▶ [Textabschnitt]

Am 19. April gibt es ab 17 Uhr eine CFM Mitgliederversammlung im verdi Haus (Paula-Thiede-Ufer 10, Raum: Aida- Othello). Bei dem Treffen soll vor allem über die aktuelle Situation an der CFM, sowie über die nächsten Schritte für einen Tarifvertrag diskutiert werden. Und das ist dringend nötig! Wir spüren schon lange die Verschlechterungen am eigenen Leib und es wird Zeit, dass sich endlich etwas verändert. Warum auch nicht gleich die kommende Tarifbewegung von Charité und Vivantes nutzen?

▶ [Bereitgestelltes Material]
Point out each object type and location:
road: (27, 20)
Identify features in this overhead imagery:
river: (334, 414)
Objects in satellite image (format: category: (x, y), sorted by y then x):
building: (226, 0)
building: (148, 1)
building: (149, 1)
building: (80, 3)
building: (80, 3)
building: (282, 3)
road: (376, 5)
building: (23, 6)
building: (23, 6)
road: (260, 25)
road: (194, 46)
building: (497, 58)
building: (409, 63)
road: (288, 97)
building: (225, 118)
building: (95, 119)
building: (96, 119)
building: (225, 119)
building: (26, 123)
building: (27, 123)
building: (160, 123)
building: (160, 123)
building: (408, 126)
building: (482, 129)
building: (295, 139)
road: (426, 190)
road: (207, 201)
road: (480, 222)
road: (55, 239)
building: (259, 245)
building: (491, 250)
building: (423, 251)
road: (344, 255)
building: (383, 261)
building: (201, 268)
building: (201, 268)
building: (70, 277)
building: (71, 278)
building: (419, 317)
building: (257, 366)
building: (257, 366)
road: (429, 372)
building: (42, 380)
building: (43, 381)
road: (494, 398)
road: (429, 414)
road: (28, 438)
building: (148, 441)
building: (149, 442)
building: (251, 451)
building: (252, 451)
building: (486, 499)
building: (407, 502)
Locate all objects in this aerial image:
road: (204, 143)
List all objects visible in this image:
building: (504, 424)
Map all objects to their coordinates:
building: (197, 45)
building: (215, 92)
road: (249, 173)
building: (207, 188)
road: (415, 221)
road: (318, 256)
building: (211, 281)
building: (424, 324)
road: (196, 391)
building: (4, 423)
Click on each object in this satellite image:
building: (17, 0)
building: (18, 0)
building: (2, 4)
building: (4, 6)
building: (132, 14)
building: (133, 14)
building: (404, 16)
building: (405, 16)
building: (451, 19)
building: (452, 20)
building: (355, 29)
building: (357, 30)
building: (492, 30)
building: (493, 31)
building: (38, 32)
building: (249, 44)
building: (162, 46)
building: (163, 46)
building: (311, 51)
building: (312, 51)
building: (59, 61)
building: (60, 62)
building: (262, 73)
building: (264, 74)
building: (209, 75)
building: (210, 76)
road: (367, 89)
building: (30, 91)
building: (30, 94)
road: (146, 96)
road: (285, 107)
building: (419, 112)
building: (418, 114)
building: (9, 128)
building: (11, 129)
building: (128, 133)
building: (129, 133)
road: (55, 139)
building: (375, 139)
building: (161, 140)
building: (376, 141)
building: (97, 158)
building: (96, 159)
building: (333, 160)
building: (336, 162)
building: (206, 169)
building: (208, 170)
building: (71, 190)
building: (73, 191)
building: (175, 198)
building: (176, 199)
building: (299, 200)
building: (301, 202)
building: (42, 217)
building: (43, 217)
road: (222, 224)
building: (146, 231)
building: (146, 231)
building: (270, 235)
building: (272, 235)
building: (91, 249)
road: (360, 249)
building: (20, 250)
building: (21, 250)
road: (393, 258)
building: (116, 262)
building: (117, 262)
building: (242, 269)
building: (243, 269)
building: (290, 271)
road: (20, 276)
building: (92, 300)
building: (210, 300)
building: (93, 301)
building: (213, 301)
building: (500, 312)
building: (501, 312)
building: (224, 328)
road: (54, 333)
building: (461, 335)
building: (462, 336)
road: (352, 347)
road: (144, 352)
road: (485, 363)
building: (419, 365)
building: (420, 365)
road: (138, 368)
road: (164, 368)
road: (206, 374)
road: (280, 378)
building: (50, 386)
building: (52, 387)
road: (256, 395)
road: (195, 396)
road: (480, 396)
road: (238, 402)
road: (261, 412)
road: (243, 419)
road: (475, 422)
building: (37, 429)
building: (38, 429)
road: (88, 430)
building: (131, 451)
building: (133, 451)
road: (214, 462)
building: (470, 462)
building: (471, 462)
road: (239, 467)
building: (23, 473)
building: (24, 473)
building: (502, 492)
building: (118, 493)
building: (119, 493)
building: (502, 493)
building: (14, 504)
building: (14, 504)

▶ [Arbeitsaufträge]
A. Um wie viel Uhr beginnt laut dem Textabschnitt die CFM-Mitgliederversammlung am 19. April?
B. Kopiere aus dem Textabschnitt den Teil von „Am 19. April“ bis einschließlich „und Vivantes nutzen?“.
C. Fasse den Absatz im Textabschnitt, der mit „Am 19. April gibt es“ beginnt, in Stichpunkten zusammen und behalte dabei die wichtigsten Fakten bei.

▶ [Lösungen]
A. Ab 17 Uhr.

B.
Am 19. April gibt es ab 17 Uhr eine CFM Mitgliederversammlung im verdi Haus (Paula-Thiede-Ufer 10, Raum: Aida- Othello). Bei dem Treffen soll vor allem über die aktuelle Situation an der CFM, sowie über die nächsten Schritte für einen Tarifvertrag diskutiert werden. Und das ist dringend nötig! Wir spüren schon lange die Verschlechterungen am eigenen Leib und es wird Zeit, dass sich endlich etwas verändert. Warum auch nicht gleich die kommende Tarifbewegung von Charité und Vivantes nutzen?

C.
- 19. April, ab 17 Uhr: CFM-Mitgliederversammlung
- Ort: verdi Haus, Paula-Thiede-Ufer 10, Raum „Aida- Othello“
- Themen: aktuelle Situation an der CFM und nächste Schritte für einen Tarifvertrag
- Die Verschlechterungen sind seit Langem am eigenen Leib spürbar, und es soll sich endlich etwas ändern.
- Vorschlag: die kommende Tarifbewegung von Charité und Vivantes nutzen